*EXCERPT:*

My career: Diarmid Campbell-Jack
Diarmid Campbell-Jack is a Research Director at ScotCen
As a child what did you want to be when you grew up?
Excluding my dream as a five year-old of being a farmer, the first job I ever really wanted when I was young was to be a sports journalist. The fact I ended up going down a different route has doubtless saved me from too much melancholic reflection on innumerable Scottish sporting failures…
When did you first turn towards a social research career?
While at Edinburgh University studying theology I found a part-time job doing coding for System Three in Edinburgh. Not only did I find that this was considerably preferable to my other part-time work stacking shelves and working on the tills in the local supermarket, but that it could make for an interesting and varied career.
What was your first professional job? And first project there?
My first professional job was working in market research for Millward Brown with my first project being a global brand image study on children’s toys. The older I have got the more I’ve realised how much this experience shaped my perspectives on research as a whole. It taught me that research at its best is not merely the provision of data but working with clients or other stakeholders to either provide a coherent narrative or question existing narratives.
Where did your career go next? What motivated that/those moves?

*DATA EXCERPTS:*
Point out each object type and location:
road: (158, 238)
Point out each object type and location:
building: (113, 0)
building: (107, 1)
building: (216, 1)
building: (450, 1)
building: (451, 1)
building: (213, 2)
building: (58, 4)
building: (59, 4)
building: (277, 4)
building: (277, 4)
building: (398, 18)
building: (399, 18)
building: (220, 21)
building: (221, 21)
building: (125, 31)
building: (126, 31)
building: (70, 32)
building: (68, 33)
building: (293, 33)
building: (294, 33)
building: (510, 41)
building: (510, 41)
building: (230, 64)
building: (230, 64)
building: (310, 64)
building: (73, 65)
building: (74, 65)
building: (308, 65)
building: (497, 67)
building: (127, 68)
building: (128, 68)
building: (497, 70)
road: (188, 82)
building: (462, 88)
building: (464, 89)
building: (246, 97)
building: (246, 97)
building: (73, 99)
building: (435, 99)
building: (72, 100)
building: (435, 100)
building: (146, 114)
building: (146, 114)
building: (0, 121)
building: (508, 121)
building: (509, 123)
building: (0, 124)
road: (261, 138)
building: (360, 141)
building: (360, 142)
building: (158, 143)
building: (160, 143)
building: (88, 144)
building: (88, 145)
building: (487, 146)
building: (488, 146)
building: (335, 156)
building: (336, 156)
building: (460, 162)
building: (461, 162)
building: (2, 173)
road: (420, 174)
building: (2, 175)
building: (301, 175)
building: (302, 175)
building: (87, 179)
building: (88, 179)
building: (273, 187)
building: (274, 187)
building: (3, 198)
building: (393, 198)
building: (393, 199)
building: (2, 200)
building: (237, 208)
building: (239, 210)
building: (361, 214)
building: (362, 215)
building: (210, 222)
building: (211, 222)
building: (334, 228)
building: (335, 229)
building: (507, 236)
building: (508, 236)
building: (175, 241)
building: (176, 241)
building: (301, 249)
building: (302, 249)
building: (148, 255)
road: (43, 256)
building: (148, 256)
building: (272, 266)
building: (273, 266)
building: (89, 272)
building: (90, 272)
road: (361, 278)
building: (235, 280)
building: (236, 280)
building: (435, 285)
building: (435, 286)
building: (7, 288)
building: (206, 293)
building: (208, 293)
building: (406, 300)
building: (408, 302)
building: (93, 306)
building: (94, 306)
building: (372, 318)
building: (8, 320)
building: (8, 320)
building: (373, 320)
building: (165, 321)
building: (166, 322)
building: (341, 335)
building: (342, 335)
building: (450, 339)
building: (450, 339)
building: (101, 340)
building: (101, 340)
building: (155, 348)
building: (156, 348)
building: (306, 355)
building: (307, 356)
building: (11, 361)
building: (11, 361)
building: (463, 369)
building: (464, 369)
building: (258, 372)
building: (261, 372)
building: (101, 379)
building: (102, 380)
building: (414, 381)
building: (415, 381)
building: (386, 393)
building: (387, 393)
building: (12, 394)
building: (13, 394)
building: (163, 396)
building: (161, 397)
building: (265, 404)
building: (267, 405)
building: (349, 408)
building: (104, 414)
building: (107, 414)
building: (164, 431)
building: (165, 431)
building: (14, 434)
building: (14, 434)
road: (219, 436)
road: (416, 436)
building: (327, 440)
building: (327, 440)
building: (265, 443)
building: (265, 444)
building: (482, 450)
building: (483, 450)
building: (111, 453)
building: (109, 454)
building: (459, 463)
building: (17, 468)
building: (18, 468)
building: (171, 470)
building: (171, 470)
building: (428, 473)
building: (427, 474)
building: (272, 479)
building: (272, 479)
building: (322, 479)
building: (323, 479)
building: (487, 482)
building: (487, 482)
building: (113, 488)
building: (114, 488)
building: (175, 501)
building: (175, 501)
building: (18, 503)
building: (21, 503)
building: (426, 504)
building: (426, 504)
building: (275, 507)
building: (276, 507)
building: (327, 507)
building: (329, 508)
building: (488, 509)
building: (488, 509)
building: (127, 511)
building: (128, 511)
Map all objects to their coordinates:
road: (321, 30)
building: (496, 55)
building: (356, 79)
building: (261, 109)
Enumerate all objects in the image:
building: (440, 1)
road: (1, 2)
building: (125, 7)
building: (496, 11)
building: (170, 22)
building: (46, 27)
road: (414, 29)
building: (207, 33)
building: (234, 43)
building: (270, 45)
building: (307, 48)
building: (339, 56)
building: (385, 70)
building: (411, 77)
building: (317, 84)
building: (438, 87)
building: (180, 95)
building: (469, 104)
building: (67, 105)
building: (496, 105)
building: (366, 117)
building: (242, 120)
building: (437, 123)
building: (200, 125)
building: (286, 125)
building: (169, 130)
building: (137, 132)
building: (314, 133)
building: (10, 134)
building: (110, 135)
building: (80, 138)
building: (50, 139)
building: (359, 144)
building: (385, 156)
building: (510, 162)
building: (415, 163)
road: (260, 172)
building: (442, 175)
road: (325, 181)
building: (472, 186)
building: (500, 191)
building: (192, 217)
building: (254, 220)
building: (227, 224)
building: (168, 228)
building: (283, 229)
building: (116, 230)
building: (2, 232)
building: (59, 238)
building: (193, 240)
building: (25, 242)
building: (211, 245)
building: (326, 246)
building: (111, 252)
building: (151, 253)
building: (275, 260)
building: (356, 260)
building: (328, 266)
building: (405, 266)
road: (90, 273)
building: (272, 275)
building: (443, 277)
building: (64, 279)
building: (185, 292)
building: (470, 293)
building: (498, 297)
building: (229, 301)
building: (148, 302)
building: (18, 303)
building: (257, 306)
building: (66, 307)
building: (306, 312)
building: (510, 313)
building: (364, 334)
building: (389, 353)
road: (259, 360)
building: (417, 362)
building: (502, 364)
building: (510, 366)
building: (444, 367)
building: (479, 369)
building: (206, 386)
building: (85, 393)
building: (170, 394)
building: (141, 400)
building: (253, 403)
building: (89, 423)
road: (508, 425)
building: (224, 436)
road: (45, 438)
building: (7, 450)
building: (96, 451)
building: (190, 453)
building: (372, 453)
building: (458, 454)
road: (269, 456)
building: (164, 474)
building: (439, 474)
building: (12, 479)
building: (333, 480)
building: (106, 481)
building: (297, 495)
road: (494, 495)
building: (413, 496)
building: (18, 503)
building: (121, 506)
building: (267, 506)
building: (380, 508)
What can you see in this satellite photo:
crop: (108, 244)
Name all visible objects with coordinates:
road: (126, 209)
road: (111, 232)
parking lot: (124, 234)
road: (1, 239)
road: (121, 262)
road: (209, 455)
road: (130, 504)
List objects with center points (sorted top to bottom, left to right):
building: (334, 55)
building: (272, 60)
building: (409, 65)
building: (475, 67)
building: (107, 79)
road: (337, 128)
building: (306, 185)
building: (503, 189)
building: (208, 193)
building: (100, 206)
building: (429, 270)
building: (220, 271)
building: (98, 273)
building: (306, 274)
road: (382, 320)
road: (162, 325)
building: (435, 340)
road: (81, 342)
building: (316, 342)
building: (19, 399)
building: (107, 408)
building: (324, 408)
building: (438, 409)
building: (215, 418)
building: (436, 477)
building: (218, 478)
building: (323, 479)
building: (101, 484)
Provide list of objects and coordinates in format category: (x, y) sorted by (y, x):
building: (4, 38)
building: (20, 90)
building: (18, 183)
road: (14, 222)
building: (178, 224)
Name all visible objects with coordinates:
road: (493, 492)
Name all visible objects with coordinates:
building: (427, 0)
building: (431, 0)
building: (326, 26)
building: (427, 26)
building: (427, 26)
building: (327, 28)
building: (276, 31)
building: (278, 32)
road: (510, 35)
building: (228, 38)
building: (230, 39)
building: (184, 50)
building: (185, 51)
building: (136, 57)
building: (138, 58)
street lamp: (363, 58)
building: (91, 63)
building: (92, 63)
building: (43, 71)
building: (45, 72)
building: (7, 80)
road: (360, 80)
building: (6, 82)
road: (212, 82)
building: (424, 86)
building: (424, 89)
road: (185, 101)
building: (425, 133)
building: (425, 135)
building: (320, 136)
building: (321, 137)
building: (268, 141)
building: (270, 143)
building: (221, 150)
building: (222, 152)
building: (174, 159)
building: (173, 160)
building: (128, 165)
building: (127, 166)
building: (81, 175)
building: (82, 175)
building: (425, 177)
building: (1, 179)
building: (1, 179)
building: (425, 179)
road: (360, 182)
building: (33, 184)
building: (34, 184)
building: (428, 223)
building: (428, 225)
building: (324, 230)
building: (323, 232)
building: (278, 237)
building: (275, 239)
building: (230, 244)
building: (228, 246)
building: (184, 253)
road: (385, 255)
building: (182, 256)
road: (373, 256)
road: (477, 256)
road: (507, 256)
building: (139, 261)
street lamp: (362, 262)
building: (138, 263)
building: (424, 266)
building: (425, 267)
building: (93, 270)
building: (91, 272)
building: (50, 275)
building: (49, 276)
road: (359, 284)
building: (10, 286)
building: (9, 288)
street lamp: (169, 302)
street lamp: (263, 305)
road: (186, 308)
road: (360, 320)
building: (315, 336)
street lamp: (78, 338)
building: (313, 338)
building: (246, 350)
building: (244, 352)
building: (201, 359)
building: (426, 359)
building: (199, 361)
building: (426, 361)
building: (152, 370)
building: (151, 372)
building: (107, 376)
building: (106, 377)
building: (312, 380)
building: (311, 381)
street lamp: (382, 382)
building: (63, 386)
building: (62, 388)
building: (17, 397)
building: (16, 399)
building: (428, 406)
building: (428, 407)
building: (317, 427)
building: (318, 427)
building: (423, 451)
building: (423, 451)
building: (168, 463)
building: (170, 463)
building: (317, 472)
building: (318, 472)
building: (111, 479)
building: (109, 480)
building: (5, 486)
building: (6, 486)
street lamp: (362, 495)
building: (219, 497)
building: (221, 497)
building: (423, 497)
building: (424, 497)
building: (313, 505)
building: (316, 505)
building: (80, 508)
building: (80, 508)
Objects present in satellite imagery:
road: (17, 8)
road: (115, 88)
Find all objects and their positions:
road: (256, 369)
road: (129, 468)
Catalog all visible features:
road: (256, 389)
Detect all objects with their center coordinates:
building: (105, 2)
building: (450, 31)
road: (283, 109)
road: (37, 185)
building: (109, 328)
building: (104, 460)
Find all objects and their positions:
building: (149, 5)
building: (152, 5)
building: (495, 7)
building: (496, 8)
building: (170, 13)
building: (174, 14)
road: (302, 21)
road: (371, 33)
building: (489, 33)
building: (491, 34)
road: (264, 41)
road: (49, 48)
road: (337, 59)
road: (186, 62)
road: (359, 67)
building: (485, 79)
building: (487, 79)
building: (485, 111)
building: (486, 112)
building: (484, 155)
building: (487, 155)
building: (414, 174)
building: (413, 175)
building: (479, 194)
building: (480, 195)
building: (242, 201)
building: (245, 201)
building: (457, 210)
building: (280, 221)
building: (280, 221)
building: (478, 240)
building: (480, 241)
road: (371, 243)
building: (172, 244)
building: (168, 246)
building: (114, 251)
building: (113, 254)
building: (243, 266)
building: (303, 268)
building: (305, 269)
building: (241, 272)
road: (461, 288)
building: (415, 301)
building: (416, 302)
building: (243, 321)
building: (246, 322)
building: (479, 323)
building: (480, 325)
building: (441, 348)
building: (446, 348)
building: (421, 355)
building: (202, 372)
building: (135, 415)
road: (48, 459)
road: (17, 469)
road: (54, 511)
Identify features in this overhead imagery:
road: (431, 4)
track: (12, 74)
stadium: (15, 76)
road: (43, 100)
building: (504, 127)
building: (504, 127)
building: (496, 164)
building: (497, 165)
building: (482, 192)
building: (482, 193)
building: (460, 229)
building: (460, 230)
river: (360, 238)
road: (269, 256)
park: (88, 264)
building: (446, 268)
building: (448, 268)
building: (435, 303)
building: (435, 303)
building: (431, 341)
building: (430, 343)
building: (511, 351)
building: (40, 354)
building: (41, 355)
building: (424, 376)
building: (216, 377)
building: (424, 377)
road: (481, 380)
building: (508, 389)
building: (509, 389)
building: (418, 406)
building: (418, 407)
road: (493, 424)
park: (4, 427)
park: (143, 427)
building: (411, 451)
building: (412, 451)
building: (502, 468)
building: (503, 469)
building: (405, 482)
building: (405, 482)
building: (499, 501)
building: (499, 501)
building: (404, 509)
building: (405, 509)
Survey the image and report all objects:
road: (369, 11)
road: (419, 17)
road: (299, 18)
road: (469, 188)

*EXERCISE INSTRUCTIONS:*
1. Reproduce the part of the career interview from "What was your" up to and including "motivated that/those moves?".
2. Carry on the career interview from its final line onward.

*RESULTS IN ORDER:*
1.
What was your first professional job? And first project there?
My first professional job was working in market research for Millward Brown with my first project being a global brand image study on children’s toys. The older I have got the more I’ve realised how much this experience shaped my perspectives on research as a whole. It taught me that research at its best is not merely the provision of data but working with clients or other stakeholders to either provide a coherent narrative or question existing narratives.
Where did your career go next? What motivated that/those moves?

2.
My next move was to George Street Research in Edinburgh in order to work more directly on social research. This provided really varied work as part of a great team – a large range of different clients and various methodologies. Prior to my current move to NatCen and ScotCen, the most recent stop on my career was working on research, monitoring and evaluation for Save the Children UK’s domestic programmes. Working for Save really opened my eyes not just to the absolutely fantastic work the organisation does across the UK and abroad but also to the realities of Third Sector organisations – full of intelligent, committed people doing great work at high speed but arguably needing the skills of social researchers to provide not just an evidence-base but the space for reflection and systematic thinking.
What has been your best professional moment?
It is not a single moment as such, but working regularly with the incredibly knowledgeable and helpful staff I currently work alongside at NatCen and ScotCen is something I hugely appreciate. In terms of individual moments, probably being a small part of helping one or two particular new programmes develop and grow at Save the Children and knowing that their evidence-base gives them a good chance of really helping children across the country.
...and worst?
Possibly a large study I worked on years ago where the assumptions about how to work out spend per family were particularly tortuous – as we progressed through the study it became more and more clear that the theory behind the calculations we’d inherited from the agency previously working on the study was questionable. Or, probably more honestly, repeated tussles at presentations trying to set up antiquated projectors and laptops.
Do you have a social research hero/heroine?
Recently I’ve found James Heckman’s work on early intervention incredibly interesting and I also admire the excellent work being done by many writers to explain research and data-related issues to the general population. Also, it’s probably taking a very broad view of what counts as social research, but if you’ve any interest in sports statistics and haven’t read anything by baseball writer Bill James (of “Moneyball” fame) you’re missing out...
Do you have a favourite quote?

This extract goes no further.